### Exercise brief
Copy all the records exactly, but keep the pictures out of your version.

── Data for the task ──

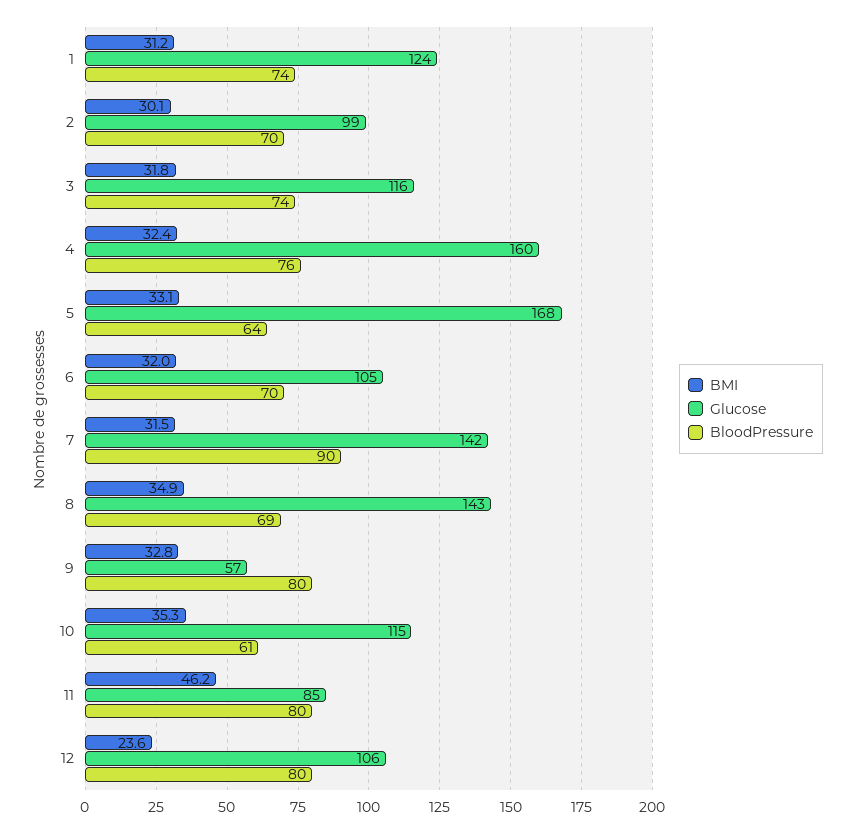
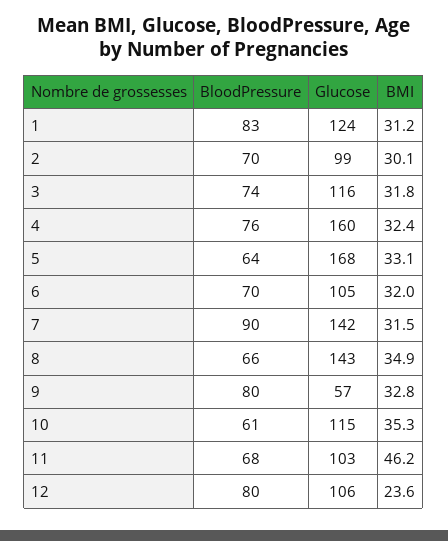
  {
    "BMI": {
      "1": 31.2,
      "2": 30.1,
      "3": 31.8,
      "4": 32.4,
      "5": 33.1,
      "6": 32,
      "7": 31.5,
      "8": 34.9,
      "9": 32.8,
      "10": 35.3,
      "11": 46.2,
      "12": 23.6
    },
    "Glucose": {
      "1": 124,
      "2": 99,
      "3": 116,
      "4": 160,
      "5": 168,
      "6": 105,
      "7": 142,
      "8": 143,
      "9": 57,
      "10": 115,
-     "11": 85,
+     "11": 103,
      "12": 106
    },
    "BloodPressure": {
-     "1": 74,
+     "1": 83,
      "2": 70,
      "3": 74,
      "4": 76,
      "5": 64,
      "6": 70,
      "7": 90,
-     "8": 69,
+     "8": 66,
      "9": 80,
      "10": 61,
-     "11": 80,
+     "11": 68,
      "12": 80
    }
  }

───

### Exercise result
  {
    "BMI": {
      "1": 31.2,
      "2": 30.1,
      "3": 31.8,
      "4": 32.4,
      "5": 33.1,
      "6": 32,
      "7": 31.5,
      "8": 34.9,
      "9": 32.8,
      "10": 35.3,
      "11": 46.2,
      "12": 23.6
    },
    "Glucose": {
      "1": 124,
      "2": 99,
      "3": 116,
      "4": 160,
      "5": 168,
      "6": 105,
      "7": 142,
      "8": 143,
      "9": 57,
      "10": 115,
-     "11": 85,
+     "11": 103,
      "12": 106
    },
    "BloodPressure": {
-     "1": 74,
+     "1": 83,
      "2": 70,
      "3": 74,
      "4": 76,
      "5": 64,
      "6": 70,
      "7": 90,
-     "8": 69,
+     "8": 66,
      "9": 80,
      "10": 61,
-     "11": 80,
+     "11": 68,
      "12": 80
    }
  }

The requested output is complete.